# Exercise directions
Where the records below show a line containing "1. Matveeva Anna", start copying; end with the line containing "## Приведшая к", and copy it too.

Plain-text document sources
○ ○ ○ ○ ○

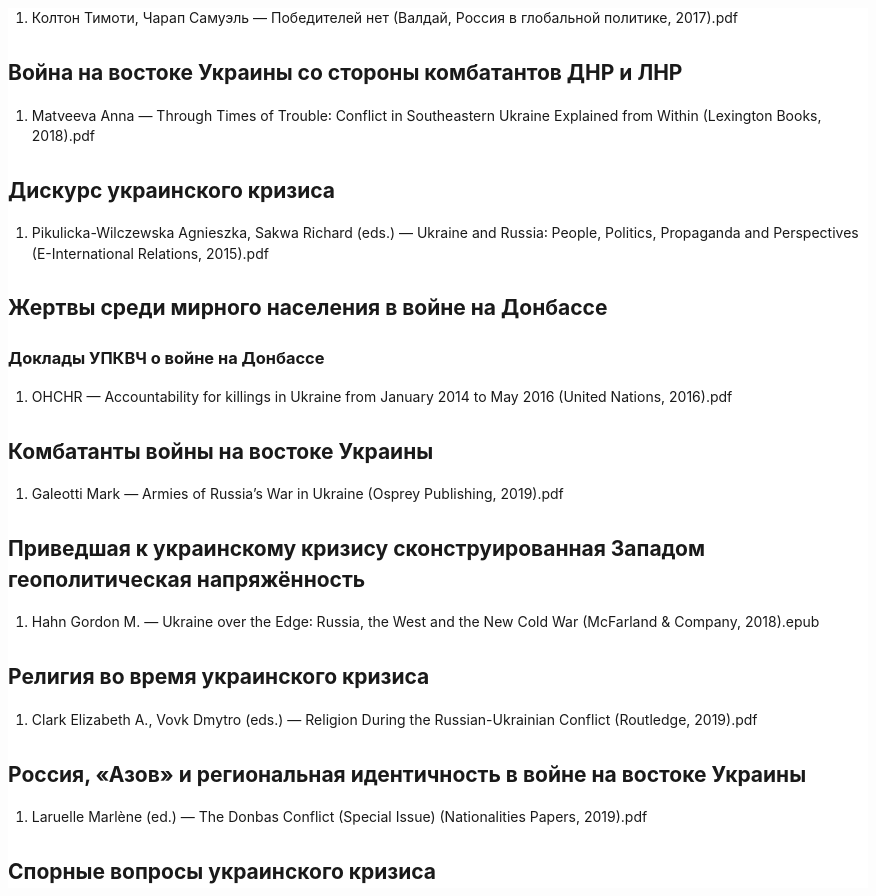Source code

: 1. Колтон Тимоти, Чарап Самуэль — Победителей нет (Валдай, Россия в глобальной политике, 2017).pdf

<a id="Война-на-востоке-Украины-со-стороны-комбатантов-ДНР-и-ЛНР"></a>
## Война на востоке Украины со стороны комбатантов ДНР и ЛНР

1. Matveeva Anna — Through Times of Trouble꞉ Conflict in Southeastern Ukraine Explained from Within (Lexington Books, 2018).pdf

<a id="Дискурс-украинского-кризиса"></a>
## Дискурс украинского кризиса

1. Pikulicka-Wilczewska Agnieszka, Sakwa Richard (eds.) — Ukraine and Russia꞉ People, Politics, Propaganda and Perspectives (E-International Relations, 2015).pdf

<a id="Жертвы-среди-мирного-населения-в-войне-на-Донбассе"></a>
## Жертвы среди мирного населения в войне на Донбассе

<a id="Доклады-УПКВЧ-о-войне-на-Донбассе"></a>
### Доклады УПКВЧ о войне на Донбассе

1. OHCHR — Accountability for killings in Ukraine from January 2014 to May 2016 (United Nations, 2016).pdf

<a id="Комбатанты-войны-на-востоке-Украины"></a>
## Комбатанты войны на востоке Украины

1. Galeotti Mark — Armies of Russia’s War in Ukraine (Osprey Publishing, 2019).pdf

<a id="Приведшая-к-украинскому-кризису-сконструированная-Западом-геополитическая-напряжённость"></a>
## Приведшая к украинскому кризису сконструированная Западом геополитическая напряжённость

1. Hahn Gordon M. — Ukraine over the Edge꞉ Russia, the West and the New Cold War (McFarland & Company, 2018).epub

<a id="Религия-во-время-украинского-кризиса"></a>
## Религия во время украинского кризиса

1. Clark Elizabeth A., Vovk Dmytro (eds.) — Religion During the Russian-Ukrainian Conflict (Routledge, 2019).pdf

<a id="Россия-«Азов»-и-региональная-идентичность-в-войне-на-востоке-Украины"></a>
## Россия, «Азов» и региональная идентичность в войне на востоке Украины

1. Laruelle Marlène (ed.) — The Donbas Conflict (Special Issue) (Nationalities Papers, 2019).pdf

<a id="Спорные-вопросы-украинского-кризиса"></a>
## Спорные вопросы украинского кризиса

○ ○ ○ ○ ○

# Task answer
1. Matveeva Anna — Through Times of Trouble꞉ Conflict in Southeastern Ukraine Explained from Within (Lexington Books, 2018).pdf

<a id="Дискурс-украинского-кризиса"></a>
## Дискурс украинского кризиса

1. Pikulicka-Wilczewska Agnieszka, Sakwa Richard (eds.) — Ukraine and Russia꞉ People, Politics, Propaganda and Perspectives (E-International Relations, 2015).pdf

<a id="Жертвы-среди-мирного-населения-в-войне-на-Донбассе"></a>
## Жертвы среди мирного населения в войне на Донбассе

<a id="Доклады-УПКВЧ-о-войне-на-Донбассе"></a>
### Доклады УПКВЧ о войне на Донбассе

1. OHCHR — Accountability for killings in Ukraine from January 2014 to May 2016 (United Nations, 2016).pdf

<a id="Комбатанты-войны-на-востоке-Украины"></a>
## Комбатанты войны на востоке Украины

1. Galeotti Mark — Armies of Russia’s War in Ukraine (Osprey Publishing, 2019).pdf

<a id="Приведшая-к-украинскому-кризису-сконструированная-Западом-геополитическая-напряжённость"></a>
## Приведшая к украинскому кризису сконструированная Западом геополитическая напряжённость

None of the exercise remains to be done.